## Explore the material
[1] According to the long tail keywords text, what does Google do with long tail phrases?
[2] Please carry the long tail keywords text forward from its final sentence.

## Quoted passage
——————————
Too much of a good thing is not always a good thing.. but as cookingdiva says, focus on long tail keywords. You'll have a better chance of getting the results you want.
A long tail would be this:
Just an example:
Apple Pie recipes
Those are long tail right?
Apple is not long tail. That's the short side of the tail. That's what you want to avoid targeting. So...
Apple pie crumble
Apple pie crumble with topping
Apple pie crumble with topping and tea
Apple pie crumble with topping and tea at noon
So, you avoid targeting things on the shorter end of the tail (apple, apple pie) and start at the long end (apple pie crumble with topping and tea at noon). It's a bit of an exaggeration, but I think you get the point.
A good example of longtail would be like if you had a keyword of a movie, then that movie + cast, etc.
So for instance if your keyword was Harry Potter, then longtails would be things like:
Harry Potter characters
Harry Potter case
Harry Potter villains
Long tail phrases are phrases that Google serendipitously pulls from your text. You don't look them up and find them and then stick them in your copy. The goal is to write such rich on-topic marketing copy that G keeps finding many unexpected ways to find you.
——————————
Keypoint coordinate data
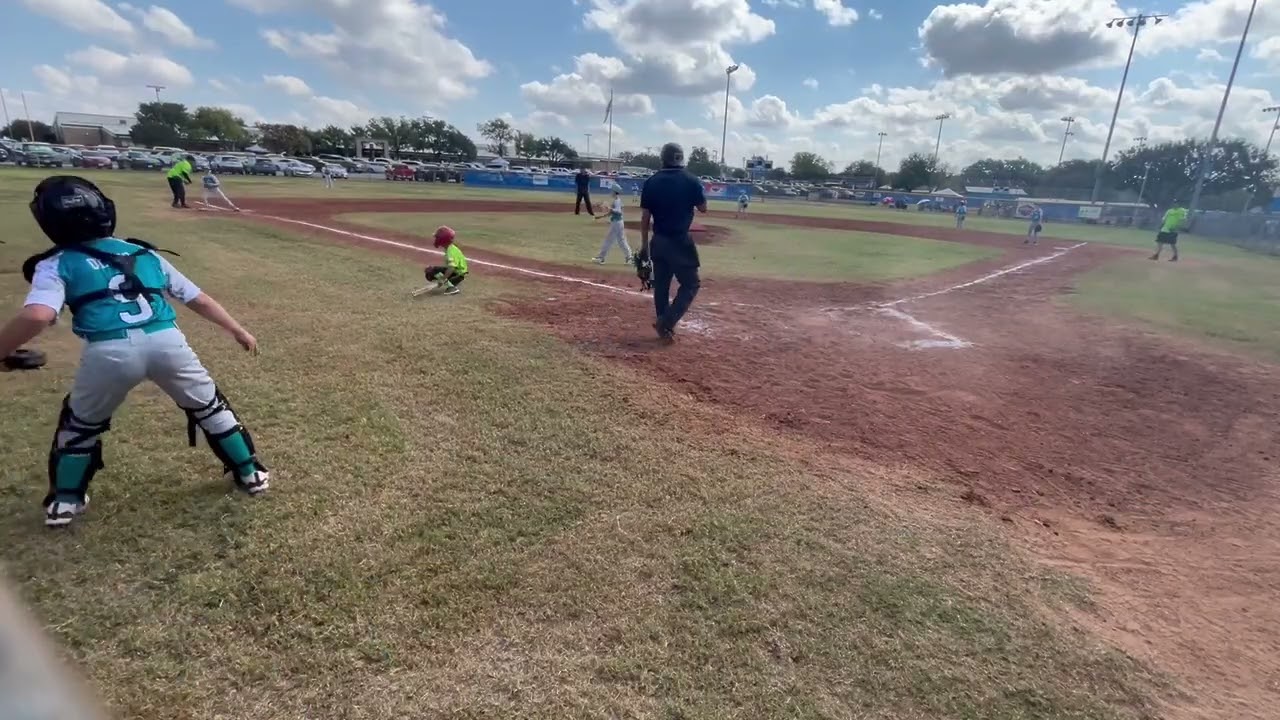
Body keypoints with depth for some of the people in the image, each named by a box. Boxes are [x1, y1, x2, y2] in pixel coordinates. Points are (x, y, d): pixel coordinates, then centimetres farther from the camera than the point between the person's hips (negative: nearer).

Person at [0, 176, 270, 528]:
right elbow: (199, 300, 23)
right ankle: (250, 473, 31)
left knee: (80, 423, 27)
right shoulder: (144, 253, 23)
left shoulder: (55, 264, 13)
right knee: (209, 406, 22)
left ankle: (65, 501, 37)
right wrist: (237, 330, 31)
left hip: (109, 351, -2)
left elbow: (36, 316, -7)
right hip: (167, 341, 2)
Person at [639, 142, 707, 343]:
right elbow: (703, 208, 4)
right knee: (691, 284, 5)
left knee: (660, 285, 14)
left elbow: (645, 217, 0)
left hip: (658, 241, 4)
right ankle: (666, 322, -9)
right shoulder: (691, 181, -7)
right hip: (680, 241, -4)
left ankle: (664, 326, 21)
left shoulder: (651, 182, 1)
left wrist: (644, 245, 7)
——————————
## Expected responses
[1] Google serendipitously pulls them from your text.

[2]
I just looked at my logs for several sites and was astounded at the number of 8-word keyphrases that Google used to find some of my sites. That's what people mean when they say that the long tail is getting longer.
For example say of the every 100 key words that G used to find one of my sites today, 85 were unique phrases that showed up only once. Almost all my phrases are three words or longer.
Adding more relevent keywords in your hubs is a very good idea. Just remember when you're linking back from other sites to use the related keywords in the anchor text to make sure google knows you also want to rank for those terms.
You can use as many keywords as you won't so long as it doesn't affect the readability of the article. If your article reads like spam then it doesn't matter how many keywords it has. Just don't over-do it.